L’entrejeu du BVB est un secteur particulièrement bien fourni. Après le départ à la retraite de Sebastian Kehl, le club décide de recruter Gonzalo Castro, métronome du Bayer Leverkusen, pour 12M€. Lors des sept premières journées de Bundesliga, ce dernier ne jouera que 106 minutes. En Europa League, ce n’est pas bien mieux. La faute à l’émergence de Julian Weigl, qui a convaincu Thomas Tuchel de le titulariser à de nombreuses reprises. Le milieu de terrain de 20 ans a même obligé Sven Bender, pourtant international allemand, à reculer en défense centrale pour espérer avoir du temps de jeu. La concurrence ? Julian Weigl ne connaît pas.

Le prototype du milieu relayeur

Les prestations du longiligne (1m87) milieu de terrain impressionnent, que ce soit les observateurs ou son entraîneur, Thomas Tuchel. « On peut voir tous les jours que les choses avancent, qu’il aime tellement ça, c’est pourquoi nous le faisons jouer si souvent. Julian a fait une très bonne impression depuis son arrivée. Il nous ravit par sa vivacité et son insouciance. En même temps, il affiche une capacité à apprendre et à absorber. C’est un jeune homme totalement clair, cordial et ouvert », a confié le coach du Borussia Dortmund au sujet de sa nouvelle pépite. Son ancien entraîneur à Munich, Torsten Fröhling, voit une chose qu’il adore, la prise d’initiatives : « En seconde division, il n’y a que des duels aériens et des longs ballons, des choses sur lesquelles il doit travailler. Avec Dortmund, il montre sa vraie qualité dans un Championnat qui lui permet de le faire. Il demande toujours le ballon, c’est courageux et je ne l’ai jamais vu chez un jeune joueur avant. »

Avec un physique encore frêle, Julian Weigl reste faible dans les duels. Mais l’Allemand dispose d’une science du placement qui lui donne quelques secondes d’avance sur ses adversaires pour distribuer le ballon. A la manière de Xabi Alonso.
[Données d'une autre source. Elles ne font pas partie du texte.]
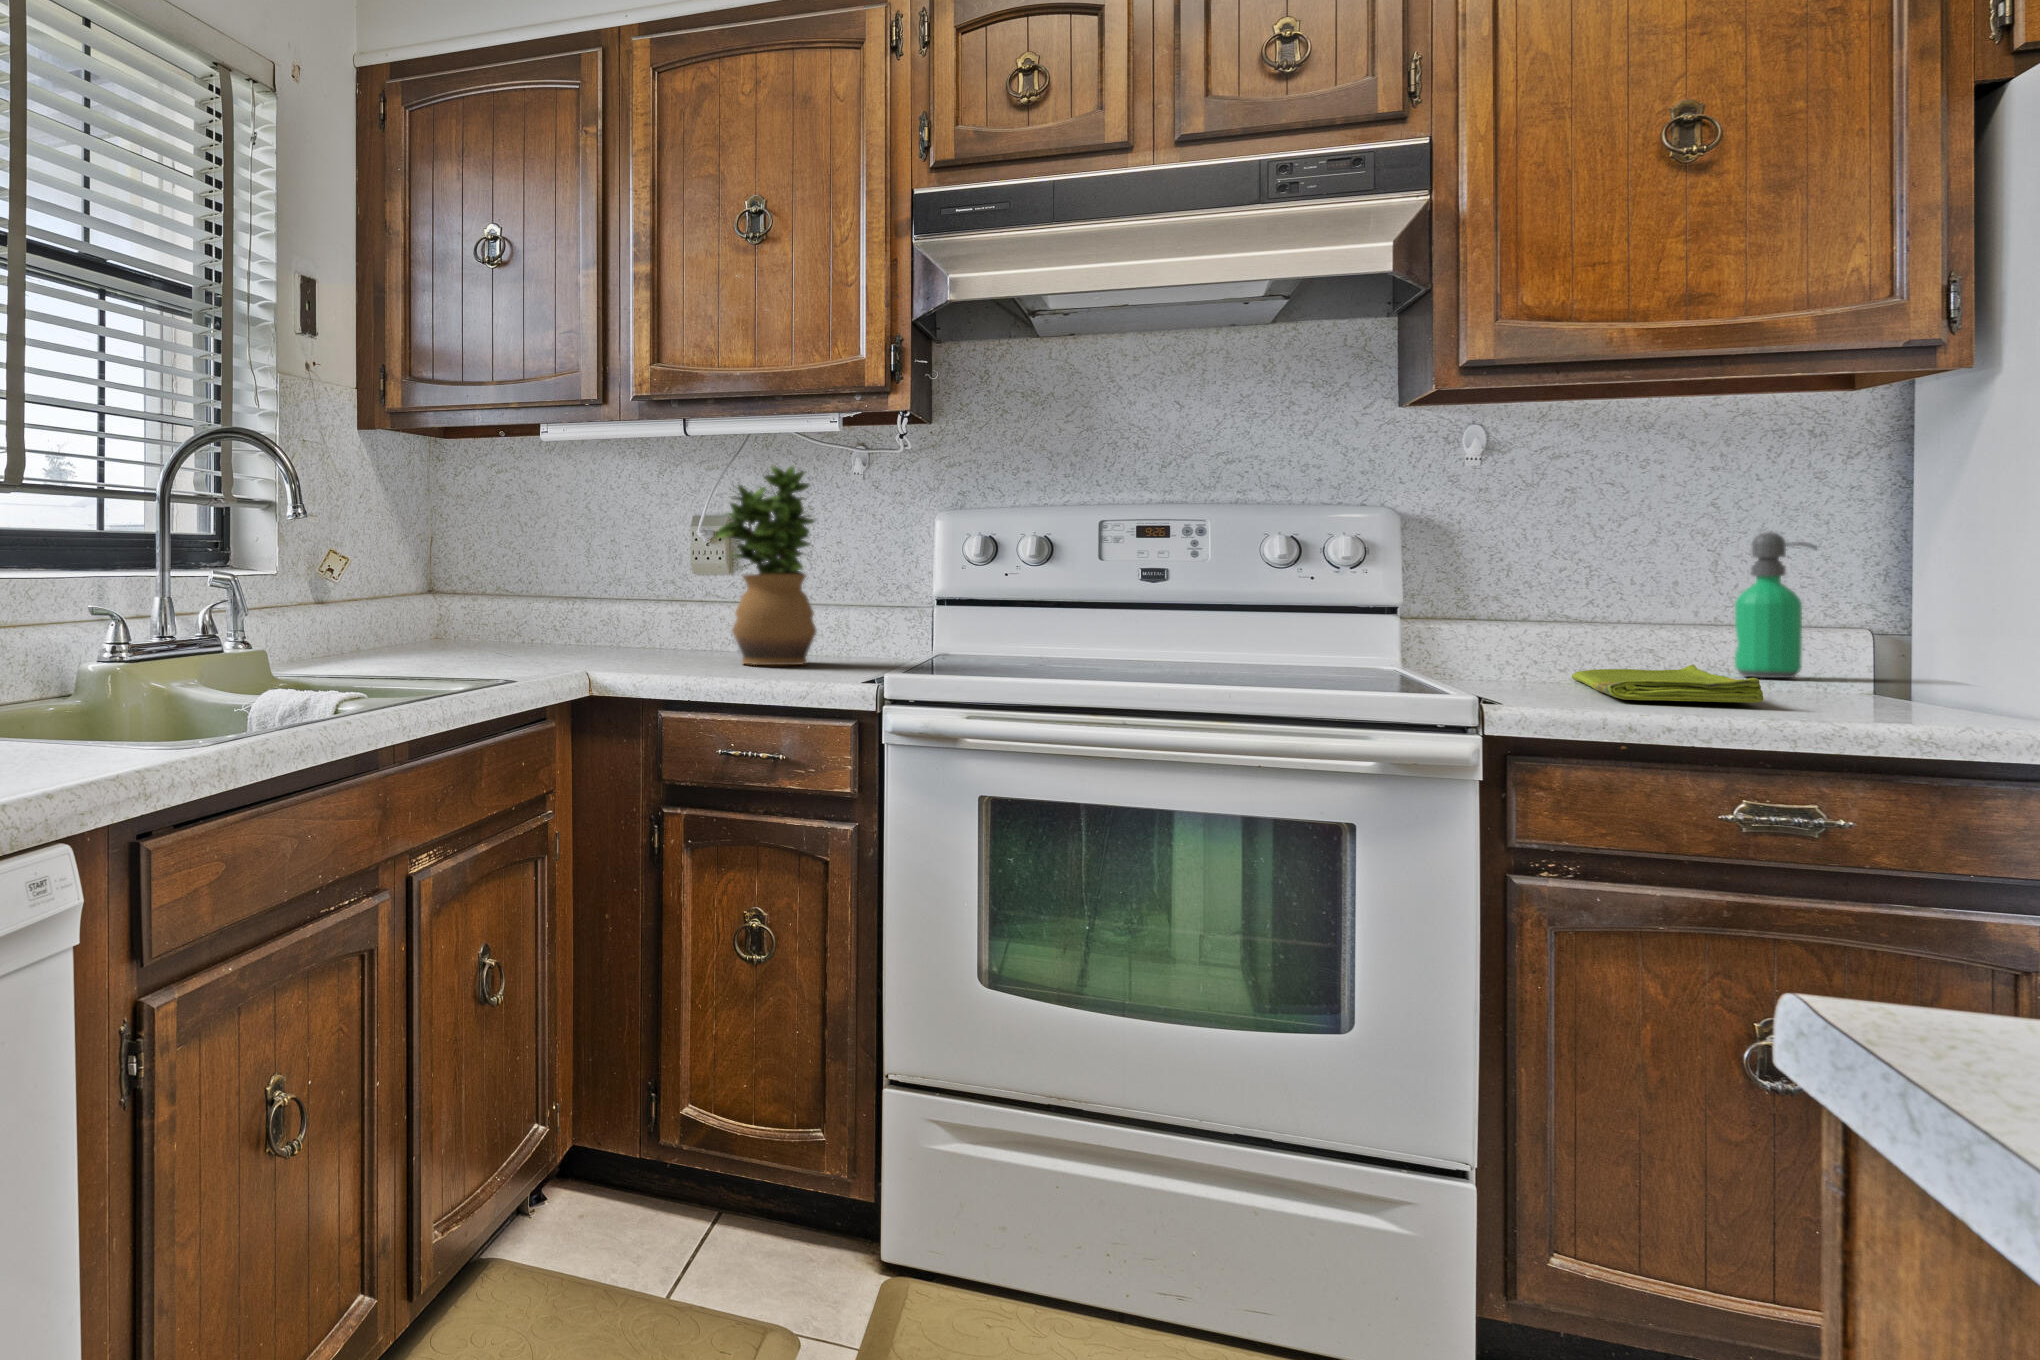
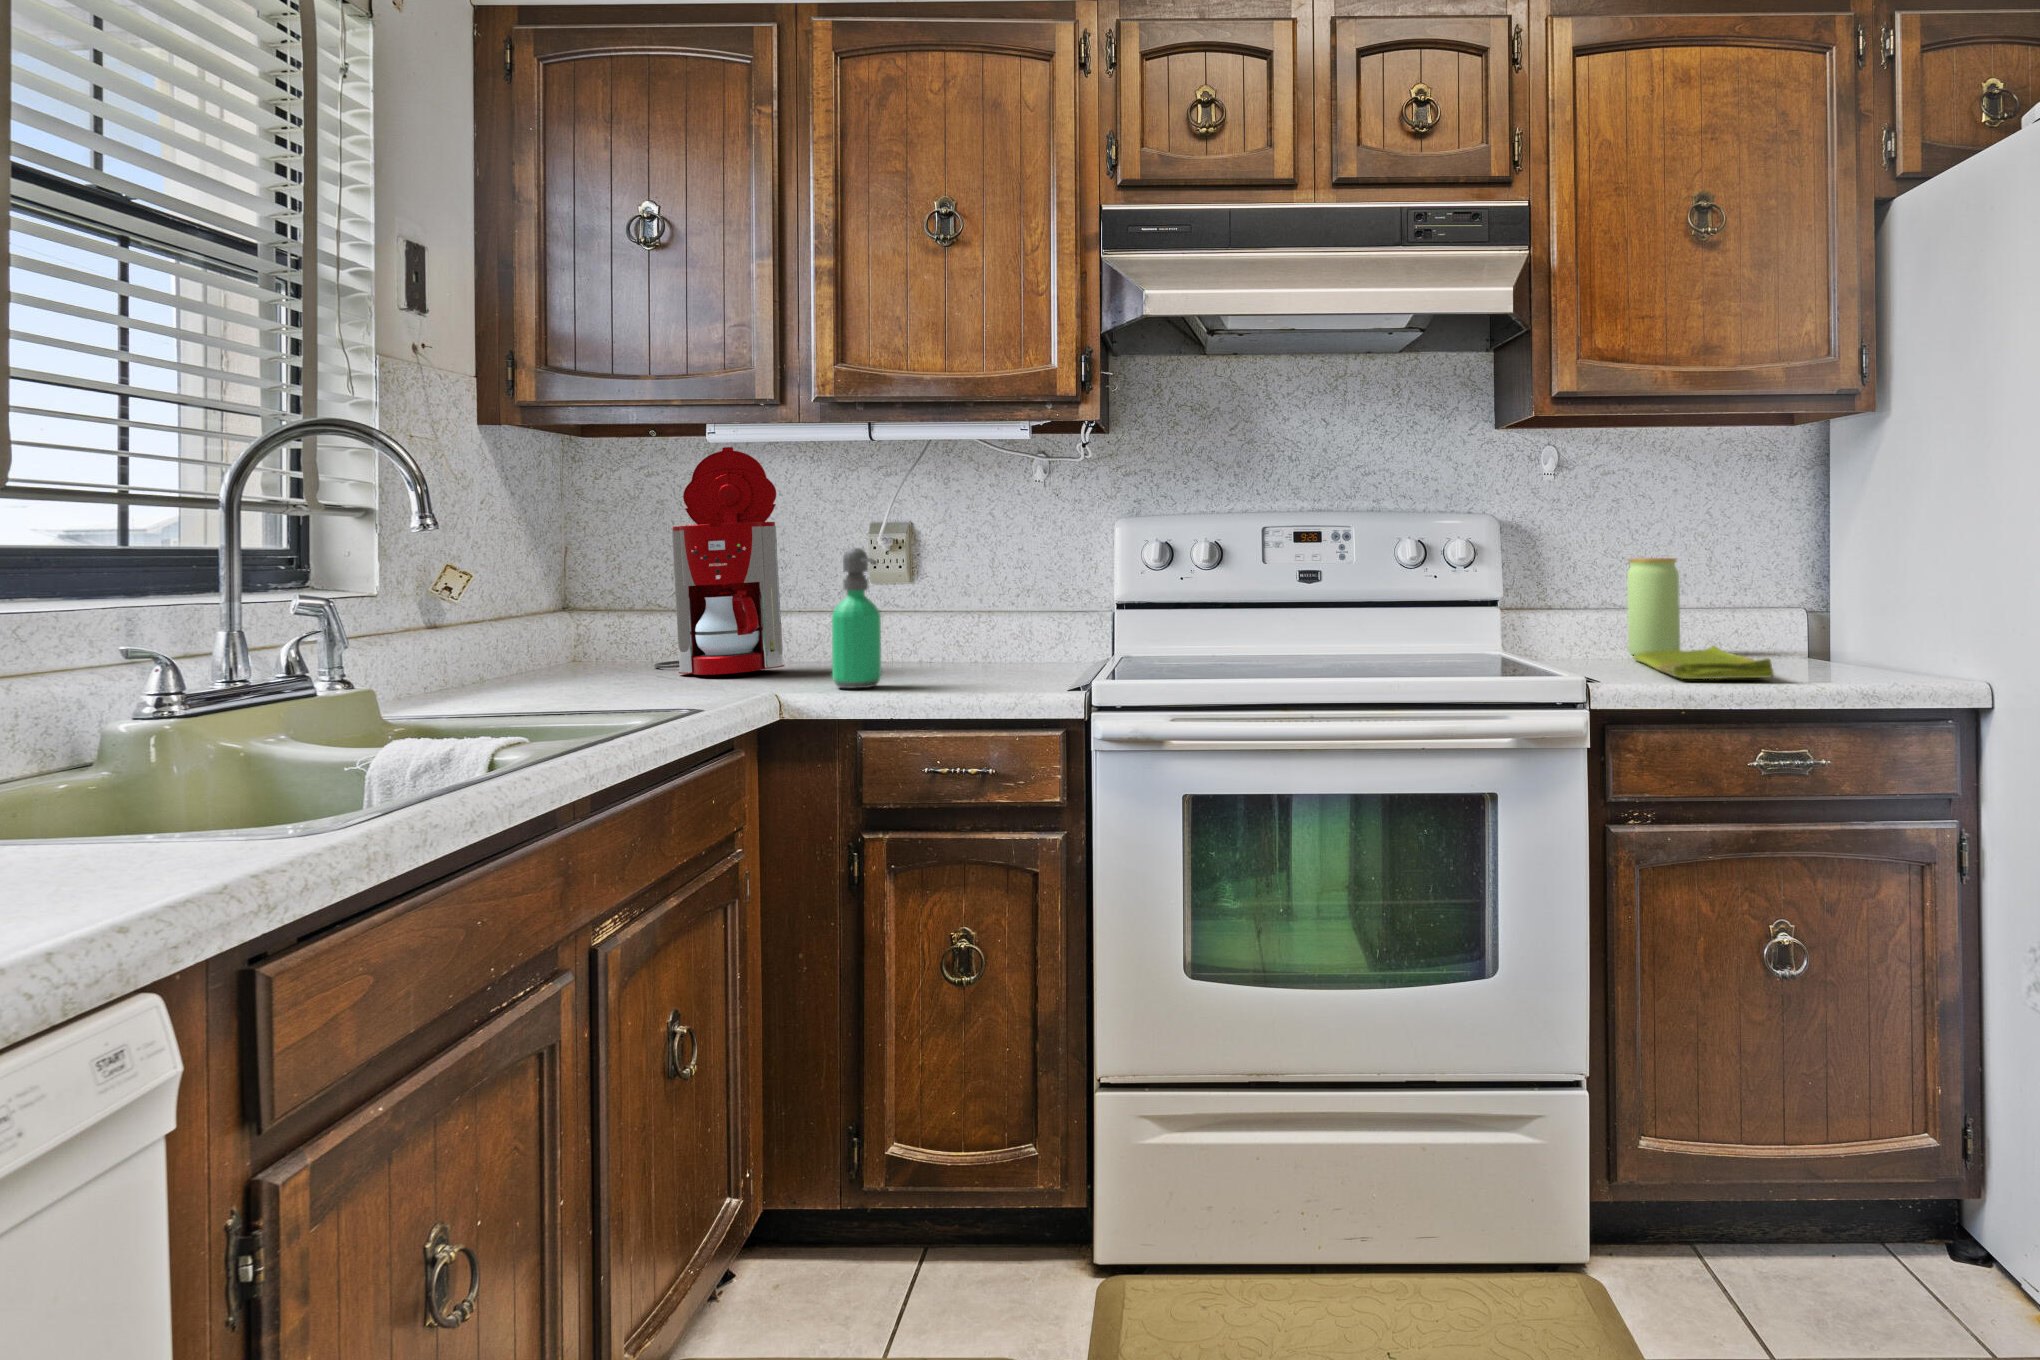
coffee maker: none [506,450,612,656] -> present [654,447,785,675]
potted plant: present [716,466,816,665] -> none [901,470,1008,675]
soap dispenser: present [1735,532,1816,678] -> present [832,548,881,688]
jar: none [1571,558,1647,676] -> present [1627,558,1680,655]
Sa technique particulièrement fine est un régal pour tout amateur de football. Capable de redoubler les passes courtes ou de trouver un coéquipier lancé en profondeur grâce à un long ballon dans le dos de la défense, le joueur de 20 ans est une menace constante. Mais Julian Weigl est également précieux à la récupération du ballon, à son poste de sentinelle. Avec 2,18 interceptions par match, il soulage sa défense. Surtout, le milieu de terrain commet peu de fautes (21) et en subit régulièrement (33), en Bundesliga. Julian Weigl n’a que 20 ans et a encore le temps de grandir. Mais l’Allemand a tout d’un grand et le début de saison exceptionnel du Borussia Dortmund dépend aussi énormément des performances de sa recrue. Une ascension fulgurante pour celui qui est venu au BVB pour « observer les grands joueurs ».